Sonny Rollins' "Oleo" and the Gigi Gryce-penned "Minority" belong to the light-hearted side of the set and also to the standout performances of the record. Here, improvisation and composition truly meet in the middle, seeing the musicians letting loose and delivering some of their best interplay. If one is not convinced of Carney's guitarist prowess up to this point (which would be an unfortunate oversight), then his bursting and popping solo halfway through "Minority" surely will change that.
Winding-down from the high-strung tension, "Things You Aren't" finds Carney presenting an intimate solo rendition of a cunning self-penned composition which highlights the range of his vocabulary and gentle touch. Performed on a Beale Street Blue Gibson Es-335, the chord-melody arrangement is probably the warmest thing the record has to offer. Alter Ego
presents a side to Carney's playing and composing that needs to be heard and explored more.
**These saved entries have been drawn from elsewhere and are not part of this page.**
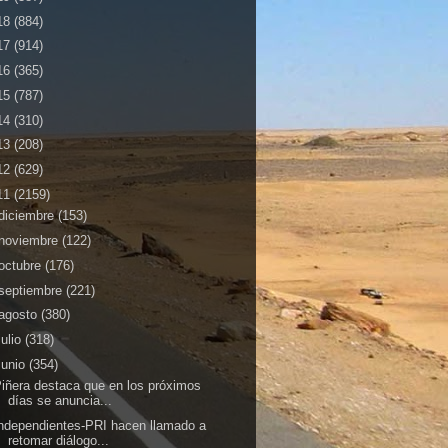
18
(884)
17
(914)
16
(365)
15
(787)
14
(310)
13
(208)
12
(629)
11
(2159)
diciembre
(153)
noviembre
(122)
octubre
(176)
septiembre
(221)
agosto
(380)
julio
(318)
junio
(354)
iñera destaca que en los próximos
días se anuncia...
ndependientes-PRI hacen llamado a
retomar diálogo...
Much nuance and color emanate from his strings, which appear eager to come up with new tricks at every turn. He is obviously a well-versed player and an unconventional composer, whose 2014 effort Amalgam
was a mostly quiet, bluesy and successful effort at restraint, whereas Alter Ego
represents a new beginning for his more extroverted instrumental ambitions.
Brain Freeze; Alter; Oleo; Lost; Pitchfork; Minority; Things You Aren't; Found; Ego.